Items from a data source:
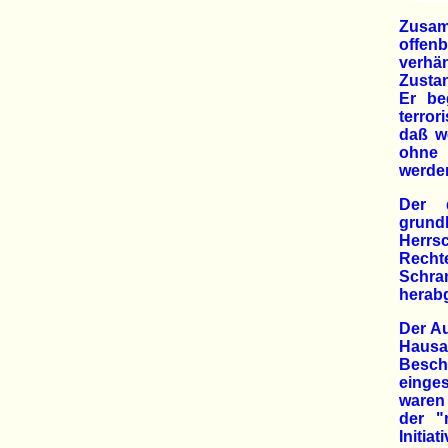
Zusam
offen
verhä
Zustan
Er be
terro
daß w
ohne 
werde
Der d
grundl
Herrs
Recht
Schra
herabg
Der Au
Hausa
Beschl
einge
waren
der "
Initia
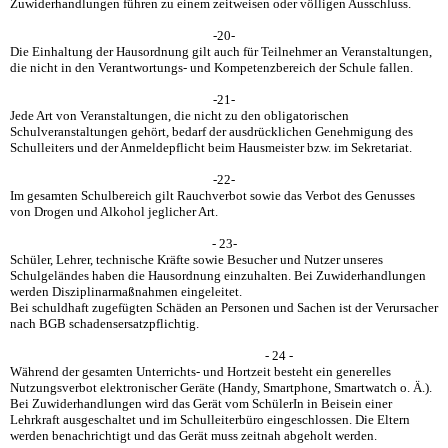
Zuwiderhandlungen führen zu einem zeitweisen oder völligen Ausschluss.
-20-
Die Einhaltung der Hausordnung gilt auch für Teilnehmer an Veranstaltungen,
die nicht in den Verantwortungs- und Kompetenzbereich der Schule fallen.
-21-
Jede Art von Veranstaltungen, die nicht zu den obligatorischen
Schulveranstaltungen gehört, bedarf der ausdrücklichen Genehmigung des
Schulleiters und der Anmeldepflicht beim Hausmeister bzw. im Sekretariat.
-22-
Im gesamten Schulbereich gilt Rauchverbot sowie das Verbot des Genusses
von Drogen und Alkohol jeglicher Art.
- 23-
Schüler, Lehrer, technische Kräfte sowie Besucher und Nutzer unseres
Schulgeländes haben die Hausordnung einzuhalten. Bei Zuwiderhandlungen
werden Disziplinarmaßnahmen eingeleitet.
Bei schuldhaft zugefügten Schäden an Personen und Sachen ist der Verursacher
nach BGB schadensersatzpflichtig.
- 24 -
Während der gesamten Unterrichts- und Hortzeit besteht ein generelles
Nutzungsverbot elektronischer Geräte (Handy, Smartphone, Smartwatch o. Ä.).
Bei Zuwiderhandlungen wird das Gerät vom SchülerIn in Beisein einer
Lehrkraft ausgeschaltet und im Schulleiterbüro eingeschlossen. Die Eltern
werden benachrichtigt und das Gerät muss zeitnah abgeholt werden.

==

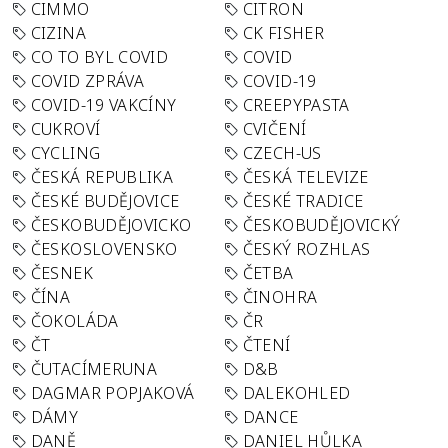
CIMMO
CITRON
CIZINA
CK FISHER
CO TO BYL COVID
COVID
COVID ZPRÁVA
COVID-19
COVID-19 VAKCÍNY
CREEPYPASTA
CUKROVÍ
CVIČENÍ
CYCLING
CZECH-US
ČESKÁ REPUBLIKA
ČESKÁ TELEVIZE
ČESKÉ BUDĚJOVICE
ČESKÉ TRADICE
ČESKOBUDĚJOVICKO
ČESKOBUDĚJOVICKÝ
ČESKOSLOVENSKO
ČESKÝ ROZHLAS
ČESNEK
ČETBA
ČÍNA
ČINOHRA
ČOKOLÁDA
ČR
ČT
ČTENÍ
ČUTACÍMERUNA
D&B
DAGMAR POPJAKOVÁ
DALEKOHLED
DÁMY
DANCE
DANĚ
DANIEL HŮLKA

## Your objective
As you read the records above, find each line that contains "sowie" and copy it.

## Task output
Im gesamten Schulbereich gilt Rauchverbot sowie das Verbot des Genusses
Schüler, Lehrer, technische Kräfte sowie Besucher und Nutzer unseres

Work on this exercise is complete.